New Zealand doesn’t have a single constitutional document but a collection of legal documents coming together to make an uncodified constitution, which carries no special recognition or protection to cooperatives. This legal framework analysis of New Zealand specifically covers the Co-operative Companies Act 1996 and the Industrial Provident Societies Act 1908.
Except for financial cooperatives which have their own legislation (Friendly Societies and Credit Unions Act 1982), New Zealand’s cooperative legal framework does not make specific provision for different types of cooperatives. However, the laws mentioned below provide ample flexibility to accommodate types of cooperatives.
Main laws relevant to cooperatives in New Zealand
Co-operative Companies Act,1996
Industrial and Provident Societies Act, 1908
Building Societies Act, 1965
Incorporated Societies Act, 1908
Friendly Societies and Credit Unions Act 1982
New Zealand’s cooperative legal framework includes general and specific application of some of the cooperative principles.
The Co-operative Companies Act,1996 is more cooperative friendly than not because it has been tailored to meet the specific requirements of the dairy industry which is the largest industry in the cooperative sector, and the law doesn’t itself encourages compliance with the cooperative principles but rather leaves it to the by-laws of cooperatives registered under the act. The Industrial and Provident Societies Act, 1908 is also more cooperative friendly than not because it requires the registrar to determine if the organisation seeking to register is a bona fide cooperative.
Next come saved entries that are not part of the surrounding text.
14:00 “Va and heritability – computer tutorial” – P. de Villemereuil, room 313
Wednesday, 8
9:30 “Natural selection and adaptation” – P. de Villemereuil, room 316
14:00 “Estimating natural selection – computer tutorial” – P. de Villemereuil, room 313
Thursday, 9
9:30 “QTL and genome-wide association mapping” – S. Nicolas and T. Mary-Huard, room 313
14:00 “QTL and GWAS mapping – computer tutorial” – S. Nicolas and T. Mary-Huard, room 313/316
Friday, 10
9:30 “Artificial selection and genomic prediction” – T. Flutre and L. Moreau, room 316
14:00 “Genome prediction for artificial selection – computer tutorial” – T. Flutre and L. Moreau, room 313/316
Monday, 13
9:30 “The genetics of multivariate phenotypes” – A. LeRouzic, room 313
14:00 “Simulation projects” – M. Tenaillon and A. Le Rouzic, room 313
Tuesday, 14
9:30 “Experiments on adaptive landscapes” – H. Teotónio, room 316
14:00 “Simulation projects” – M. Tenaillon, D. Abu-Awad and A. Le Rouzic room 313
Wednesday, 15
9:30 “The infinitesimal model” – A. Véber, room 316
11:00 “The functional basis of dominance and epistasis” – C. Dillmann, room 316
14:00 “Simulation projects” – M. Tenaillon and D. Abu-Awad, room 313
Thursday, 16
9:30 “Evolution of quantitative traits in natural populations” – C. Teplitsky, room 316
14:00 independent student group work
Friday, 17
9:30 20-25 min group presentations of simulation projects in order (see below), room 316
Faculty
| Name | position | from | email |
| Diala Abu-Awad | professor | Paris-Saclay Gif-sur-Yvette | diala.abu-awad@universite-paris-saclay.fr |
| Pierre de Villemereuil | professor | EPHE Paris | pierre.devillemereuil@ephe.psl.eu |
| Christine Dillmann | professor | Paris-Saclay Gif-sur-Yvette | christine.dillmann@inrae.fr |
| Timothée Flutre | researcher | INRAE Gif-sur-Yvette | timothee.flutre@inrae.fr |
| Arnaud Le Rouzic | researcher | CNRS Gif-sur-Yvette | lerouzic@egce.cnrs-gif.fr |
It is an archaic law, which is otherwise flexible but leaves it to the bylaws of a cooperative to set out its adherence to cooperative principles.
Key recommendations for improvement
- Replacement of the Industrial and Provident Societies Act, 1908 with new legislation for cooperative and community benefit associations.
- To also include a provision in the Co-operative Companies Act,1996 and Industrial and Provident Societies Act, 1908 which allows cooperative companies to adopt accounting standards that are tailored for cooperatives.
- Co-operative Companies Act,1996 to also adopt a mandatory cooperative governance code.
The history and development of cooperative law, in New Zealand, is unique, however recently due to global competition, volatile markets, etc. signs of cracks have emerged in New Zealand’s flexible approach to the cooperative business model.